Member of the New Jersey Senate from the 35th district
- In office January 8, 1974 – January 10, 1978
- Preceded by: Joseph A. Lazzara (14th district)
- Succeeded by: Frank X. Graves Jr.

Sheriff of Passaic County
- In office 1961–1974

Personal details
- Born: March 19, 1912 Paterson, New Jersey
- Died: January 5, 1995 (aged 82)
- Party: Republican

= Frank Davenport =

American politician

Frank Davenport (March 19, 1912 – January 5, 1995) was an American Republican Party politician who served as the Sheriff of Passaic County, New Jersey and served one term in the New Jersey Senate.

Davenport was born in Paterson in 1912 and attended St. Joseph's High School there. In World War II, he was an Army intelligence special agent. He began his law enforcement career as Undersheriff of Passaic County. In 1960, he became the elected Sheriff of Passaic County, a position his father once held.
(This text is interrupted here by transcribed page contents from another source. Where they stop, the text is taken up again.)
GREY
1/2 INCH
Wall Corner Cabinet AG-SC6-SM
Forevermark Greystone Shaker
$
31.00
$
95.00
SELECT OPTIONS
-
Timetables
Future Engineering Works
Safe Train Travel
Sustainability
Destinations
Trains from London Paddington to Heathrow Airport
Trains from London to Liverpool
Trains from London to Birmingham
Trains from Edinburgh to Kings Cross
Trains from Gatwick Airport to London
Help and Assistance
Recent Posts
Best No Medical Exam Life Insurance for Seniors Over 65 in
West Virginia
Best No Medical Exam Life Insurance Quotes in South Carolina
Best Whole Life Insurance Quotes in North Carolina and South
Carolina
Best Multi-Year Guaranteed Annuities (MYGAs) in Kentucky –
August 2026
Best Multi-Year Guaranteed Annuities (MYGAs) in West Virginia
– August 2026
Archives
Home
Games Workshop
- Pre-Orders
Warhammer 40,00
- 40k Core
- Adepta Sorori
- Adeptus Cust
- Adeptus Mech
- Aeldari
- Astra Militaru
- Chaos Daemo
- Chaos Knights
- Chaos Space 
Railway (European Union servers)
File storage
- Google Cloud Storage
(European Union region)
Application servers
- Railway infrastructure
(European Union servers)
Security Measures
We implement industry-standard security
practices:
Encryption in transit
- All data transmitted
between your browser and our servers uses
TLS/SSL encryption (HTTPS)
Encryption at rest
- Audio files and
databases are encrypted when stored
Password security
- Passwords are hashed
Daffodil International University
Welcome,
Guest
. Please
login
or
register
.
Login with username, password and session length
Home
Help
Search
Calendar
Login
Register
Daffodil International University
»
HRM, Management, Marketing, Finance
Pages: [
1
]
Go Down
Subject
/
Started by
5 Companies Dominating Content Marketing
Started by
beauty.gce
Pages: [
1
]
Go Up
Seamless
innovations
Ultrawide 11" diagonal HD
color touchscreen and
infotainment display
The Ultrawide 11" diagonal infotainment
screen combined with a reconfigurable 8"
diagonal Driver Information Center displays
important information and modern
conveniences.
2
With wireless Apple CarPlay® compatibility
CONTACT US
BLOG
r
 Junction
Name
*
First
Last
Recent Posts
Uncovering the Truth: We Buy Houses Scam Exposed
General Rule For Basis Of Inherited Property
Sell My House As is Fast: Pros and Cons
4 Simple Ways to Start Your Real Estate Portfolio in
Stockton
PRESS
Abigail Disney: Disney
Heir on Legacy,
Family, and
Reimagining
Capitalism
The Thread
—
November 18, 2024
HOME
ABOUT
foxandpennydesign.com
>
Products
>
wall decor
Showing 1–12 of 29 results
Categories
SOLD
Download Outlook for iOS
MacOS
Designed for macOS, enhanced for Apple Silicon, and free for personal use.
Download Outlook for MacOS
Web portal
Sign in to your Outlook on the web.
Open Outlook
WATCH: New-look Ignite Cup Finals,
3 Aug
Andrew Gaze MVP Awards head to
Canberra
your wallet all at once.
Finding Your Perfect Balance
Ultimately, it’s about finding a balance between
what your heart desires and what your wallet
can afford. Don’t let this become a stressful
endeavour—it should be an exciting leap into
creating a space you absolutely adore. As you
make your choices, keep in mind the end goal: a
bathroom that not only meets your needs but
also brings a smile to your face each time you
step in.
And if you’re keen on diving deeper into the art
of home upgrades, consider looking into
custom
He was reelected Sheriff in 1963, 1966, 1969, and 1972 though he resigned his Sheriff office upon becoming a State Senator and by 1977 was an Undersheriff again. He had also served as the chair of the Passaic County Republican Party from 1968 to 1974 and attended the 1968 and 1972 Republican National Convention as a district delegate.

In his bid for the State Senate in 1973, he ran in the newly created, Paterson-based 35th district. Despite the heavy Democratic leanings of the urban district, the popularity of the Democrats in the post-Watergate election season, and the incumbency of State Senator Joseph A. Lazzara, Davenport won the election by 93 votes out of 33,745 votes cast. Davenport's margins were much higher in the suburban communities of the district (Hawthorne, North Haledon, and Prospect Park) than the ones Lazzara ran in Paterson. He decided to retire from the Senate after one full term and was succeeded by Frank X. Graves Jr.

He died on January 5, 1995, at the age of 82.